Routing: Adds Parallel Request Hedging #4198

NaluTripician · 2023-11-27T20:50:14Z

Pull Request Template

Description

See issue #3782.

The goal of this PR is to introduce parallel request hedging + availability strategies to the .NET SDK. Users will be able to create an availability strategy with a threshold specifying when the request hedging triggers as well as a step time which will indicate how often after the availability strategy triggers parallel requests will be sent out. If the step is 0, only one parallel request will be sent out. If set to TimeSpan.0 then only all parallel requests will be sent out simutaniously.

Design

Sending out parallel requests will be done in the RequestInovkerHandler. Before a request is sent out first, we check to see if a request can be sent out with parallel request hedging. Currently, only document read requests can use this feature.

Next, the request is cloned, and parallel requests are routed to all available read regions by setting the exclude regions property in the request options. Finally, all requests are sent out with the appropriate delay and once the SDK receives a response, all in flight parallel requests are canceled.

Parallel Hedging

When Building a new CosmosClient there will be an option to include Parallel hedging in that client.

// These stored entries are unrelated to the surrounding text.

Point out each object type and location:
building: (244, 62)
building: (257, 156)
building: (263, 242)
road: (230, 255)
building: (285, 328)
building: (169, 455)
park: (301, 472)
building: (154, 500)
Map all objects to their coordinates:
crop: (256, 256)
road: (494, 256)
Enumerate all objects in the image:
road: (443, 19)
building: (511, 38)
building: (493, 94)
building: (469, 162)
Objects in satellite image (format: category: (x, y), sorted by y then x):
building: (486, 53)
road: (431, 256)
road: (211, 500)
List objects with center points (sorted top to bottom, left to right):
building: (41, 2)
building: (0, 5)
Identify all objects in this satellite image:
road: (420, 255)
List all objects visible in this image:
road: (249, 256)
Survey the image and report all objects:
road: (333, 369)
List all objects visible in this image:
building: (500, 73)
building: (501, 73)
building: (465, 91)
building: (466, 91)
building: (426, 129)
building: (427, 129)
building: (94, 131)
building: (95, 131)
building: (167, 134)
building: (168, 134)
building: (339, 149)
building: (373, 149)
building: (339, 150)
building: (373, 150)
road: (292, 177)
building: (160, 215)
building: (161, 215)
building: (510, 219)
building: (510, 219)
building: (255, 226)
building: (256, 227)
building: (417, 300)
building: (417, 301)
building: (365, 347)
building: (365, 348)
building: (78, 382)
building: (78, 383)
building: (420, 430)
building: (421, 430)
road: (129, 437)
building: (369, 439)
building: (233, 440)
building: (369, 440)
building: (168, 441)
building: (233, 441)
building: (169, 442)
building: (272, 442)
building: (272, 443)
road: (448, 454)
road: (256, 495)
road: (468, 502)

CosmosClient client = new CosmosClientBuilder("connection string")
    .WithAvailabilityStrategy(
        new ParallelHedging(
            threshold: TimeSpan.FromMilliseconds(500)))
    .Build();

or

CosmosClientOptions options = new CosmosClientOptions()
{
    AvailabilityStrategyOptions
     = new AvailabilityStrategyOptions(
        new ParallelHedging(
            threshold: TimeSpan.FromMilliseconds(500)))
};

CosmosClient client = new CosmosClient(
    accountEndpoint: "account endpoint",
    authKeyOrResourceToken: "auth key or resource token",
    clientOptions: options);

The example above will create a CosmosClient instance with AvailabilityStrategy enabled with at 500ms threhshold. This means that if a request takes longer than 500ms the SDK will send a new request to the backend in order of the Preferred Regions List. If still no response comes back after the step time, another parallel request will be made to the next region. The SDK will then return the first response that comes back from the backend. The threshold parameter is a required parameter can be set to any value greater than 0. There will also be options to specify all options for the AvailabilityStrategyOptions object at request level and enable or disable at request level. If no client level AvailabilityStrategy is set, adding AvailabilityStrategyOptions to the request options will allow the request to use an AvailabilityStrategy.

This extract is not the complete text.